Brazil will not clean up the sewage-infested Guanabara Bay in time for the 2016 Olympic Games, environment officials have admitted.
The Associated Press received a letter acknowledging that pollution in Rio de Janeiro’s picturesque bay would not be cleaned within the next decade, even though the summer games’ sailing events will take place in that area.
The letter was a request for funding from environment secretary, Carlos Francisco Portinho, sent to Sports Minister Aldo Rebelo, which read in part:
"Even if the necessary resources to implement sanitation systems in the waterways mentioned were released. It would not be possible to plan and implement all the projects within a timeframe that would make a significant difference in the water quality in Guanabara Bay by the 2016 Olympics."

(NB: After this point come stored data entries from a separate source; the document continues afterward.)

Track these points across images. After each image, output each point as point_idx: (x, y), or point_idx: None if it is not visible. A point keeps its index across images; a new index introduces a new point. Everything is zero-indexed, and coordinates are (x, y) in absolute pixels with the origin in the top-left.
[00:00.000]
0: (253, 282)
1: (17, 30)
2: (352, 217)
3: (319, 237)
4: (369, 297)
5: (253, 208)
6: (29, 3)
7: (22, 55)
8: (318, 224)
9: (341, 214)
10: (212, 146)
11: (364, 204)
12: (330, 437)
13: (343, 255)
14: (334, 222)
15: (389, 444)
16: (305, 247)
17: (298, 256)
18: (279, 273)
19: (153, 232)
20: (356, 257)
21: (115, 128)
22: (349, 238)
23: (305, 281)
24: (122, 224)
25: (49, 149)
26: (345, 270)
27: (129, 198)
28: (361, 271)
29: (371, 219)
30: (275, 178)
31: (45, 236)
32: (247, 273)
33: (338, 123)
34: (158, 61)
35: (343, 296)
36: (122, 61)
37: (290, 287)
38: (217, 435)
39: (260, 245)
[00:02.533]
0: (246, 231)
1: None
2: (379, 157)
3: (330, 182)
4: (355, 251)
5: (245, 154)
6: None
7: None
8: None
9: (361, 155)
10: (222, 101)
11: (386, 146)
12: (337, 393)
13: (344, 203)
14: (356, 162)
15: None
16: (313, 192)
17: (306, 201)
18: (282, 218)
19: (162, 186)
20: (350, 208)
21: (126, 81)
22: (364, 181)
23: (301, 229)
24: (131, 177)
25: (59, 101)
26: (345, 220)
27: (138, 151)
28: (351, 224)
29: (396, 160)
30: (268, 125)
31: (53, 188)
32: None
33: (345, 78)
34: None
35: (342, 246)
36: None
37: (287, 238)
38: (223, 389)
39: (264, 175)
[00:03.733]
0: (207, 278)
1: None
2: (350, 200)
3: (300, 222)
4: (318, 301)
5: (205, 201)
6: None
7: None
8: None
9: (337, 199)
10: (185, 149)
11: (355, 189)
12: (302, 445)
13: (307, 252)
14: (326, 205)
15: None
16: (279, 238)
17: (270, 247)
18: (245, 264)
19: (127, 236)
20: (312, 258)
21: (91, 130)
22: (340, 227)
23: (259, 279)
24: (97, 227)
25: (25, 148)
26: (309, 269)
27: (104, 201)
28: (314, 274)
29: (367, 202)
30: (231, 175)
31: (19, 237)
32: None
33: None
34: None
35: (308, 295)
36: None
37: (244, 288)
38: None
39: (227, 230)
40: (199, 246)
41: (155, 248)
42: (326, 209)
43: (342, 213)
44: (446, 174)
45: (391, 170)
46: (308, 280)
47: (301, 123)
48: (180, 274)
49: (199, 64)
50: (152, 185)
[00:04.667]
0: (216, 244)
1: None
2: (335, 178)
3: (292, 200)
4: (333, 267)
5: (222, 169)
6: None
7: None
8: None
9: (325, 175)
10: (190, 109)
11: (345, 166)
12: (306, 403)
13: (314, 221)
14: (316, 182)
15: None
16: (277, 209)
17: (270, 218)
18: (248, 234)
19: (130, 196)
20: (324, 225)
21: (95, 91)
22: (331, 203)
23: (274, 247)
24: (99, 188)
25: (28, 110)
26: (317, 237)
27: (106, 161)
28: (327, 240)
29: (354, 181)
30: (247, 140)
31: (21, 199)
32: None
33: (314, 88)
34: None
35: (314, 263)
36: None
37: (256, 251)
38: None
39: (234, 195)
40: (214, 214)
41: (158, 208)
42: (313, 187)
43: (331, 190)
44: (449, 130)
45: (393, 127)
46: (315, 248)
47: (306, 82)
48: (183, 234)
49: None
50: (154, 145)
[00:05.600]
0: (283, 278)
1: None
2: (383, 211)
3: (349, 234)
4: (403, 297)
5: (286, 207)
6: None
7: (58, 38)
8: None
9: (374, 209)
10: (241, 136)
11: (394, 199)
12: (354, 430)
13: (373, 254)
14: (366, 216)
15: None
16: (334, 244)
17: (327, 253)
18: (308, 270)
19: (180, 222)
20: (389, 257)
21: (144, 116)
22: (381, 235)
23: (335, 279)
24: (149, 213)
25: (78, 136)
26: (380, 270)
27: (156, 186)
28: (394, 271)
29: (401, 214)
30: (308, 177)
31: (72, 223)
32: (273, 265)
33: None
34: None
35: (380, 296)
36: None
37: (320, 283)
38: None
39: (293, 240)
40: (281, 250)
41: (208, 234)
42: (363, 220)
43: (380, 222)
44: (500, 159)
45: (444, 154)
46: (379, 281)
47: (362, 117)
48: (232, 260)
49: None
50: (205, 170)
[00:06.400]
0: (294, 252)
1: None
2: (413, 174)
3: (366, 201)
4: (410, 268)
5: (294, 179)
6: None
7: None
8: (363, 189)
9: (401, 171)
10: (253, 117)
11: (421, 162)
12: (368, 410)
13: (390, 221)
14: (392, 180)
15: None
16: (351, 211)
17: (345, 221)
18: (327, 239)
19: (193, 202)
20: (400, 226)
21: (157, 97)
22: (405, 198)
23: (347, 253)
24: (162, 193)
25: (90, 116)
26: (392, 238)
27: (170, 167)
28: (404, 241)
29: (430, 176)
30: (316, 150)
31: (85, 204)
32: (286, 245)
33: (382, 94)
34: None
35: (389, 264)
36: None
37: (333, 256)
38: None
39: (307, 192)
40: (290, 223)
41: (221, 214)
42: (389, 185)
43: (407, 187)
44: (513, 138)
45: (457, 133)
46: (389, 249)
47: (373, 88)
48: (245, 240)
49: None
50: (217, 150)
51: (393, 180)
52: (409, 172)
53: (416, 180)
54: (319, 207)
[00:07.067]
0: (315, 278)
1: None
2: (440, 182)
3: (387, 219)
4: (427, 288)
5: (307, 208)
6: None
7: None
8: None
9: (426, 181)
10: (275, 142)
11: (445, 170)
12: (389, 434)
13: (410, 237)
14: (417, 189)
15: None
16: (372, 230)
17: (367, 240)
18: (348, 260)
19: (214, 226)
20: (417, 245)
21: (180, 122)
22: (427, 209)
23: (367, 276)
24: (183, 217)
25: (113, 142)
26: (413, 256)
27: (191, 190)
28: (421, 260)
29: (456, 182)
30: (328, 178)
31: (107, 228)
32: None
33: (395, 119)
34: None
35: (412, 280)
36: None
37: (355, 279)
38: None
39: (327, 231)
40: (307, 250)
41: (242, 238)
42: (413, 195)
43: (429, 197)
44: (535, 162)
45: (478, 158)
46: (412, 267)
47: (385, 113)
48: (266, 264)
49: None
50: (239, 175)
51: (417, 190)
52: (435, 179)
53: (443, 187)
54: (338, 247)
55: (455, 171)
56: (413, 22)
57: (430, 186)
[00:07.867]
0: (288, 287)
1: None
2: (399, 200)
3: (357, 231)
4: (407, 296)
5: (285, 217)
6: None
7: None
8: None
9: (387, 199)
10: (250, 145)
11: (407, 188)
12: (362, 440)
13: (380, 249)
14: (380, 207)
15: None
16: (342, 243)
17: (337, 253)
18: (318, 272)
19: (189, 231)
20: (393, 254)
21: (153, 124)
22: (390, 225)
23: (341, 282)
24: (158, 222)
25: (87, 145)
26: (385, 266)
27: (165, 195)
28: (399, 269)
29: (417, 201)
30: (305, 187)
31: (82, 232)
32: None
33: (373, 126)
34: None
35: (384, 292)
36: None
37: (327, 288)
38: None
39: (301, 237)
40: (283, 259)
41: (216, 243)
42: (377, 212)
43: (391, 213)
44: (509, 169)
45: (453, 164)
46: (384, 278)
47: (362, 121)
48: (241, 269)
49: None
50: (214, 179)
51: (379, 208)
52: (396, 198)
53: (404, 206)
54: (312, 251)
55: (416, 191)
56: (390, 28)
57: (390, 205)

As part of its successful 2009 Olympic bid, Brazil had promised the city’s waters would be clean, but analysis by AP shows pollution currently far exceeds Brazil’s accepted limits.
It is believed that the polluted water is a risk to athletes involved with sailing events, since exposure to faecal matter can lead to Hepatitis A, cholera and other ailments.
According to the government’s own State Institute of the Environment (INEA), 34 percent of sewage from the city’s 12 million inhabitants flows untreated into local rivers and nearby popular beaches. This includes Copacabana, where 400,000 will arrive for next month’s FIFA World Cup.
It has been widely reported that the stench of raw sewage greets new arrivals at Rio de Janeiro/Galeão International Airport, which is also raising alarm bells for visitors.
INEA advises that 12 beach spots in Zona Sul are unsafe due to polluted water. The area contains Rio’s most affluent and tourist-friendly neighborhoods.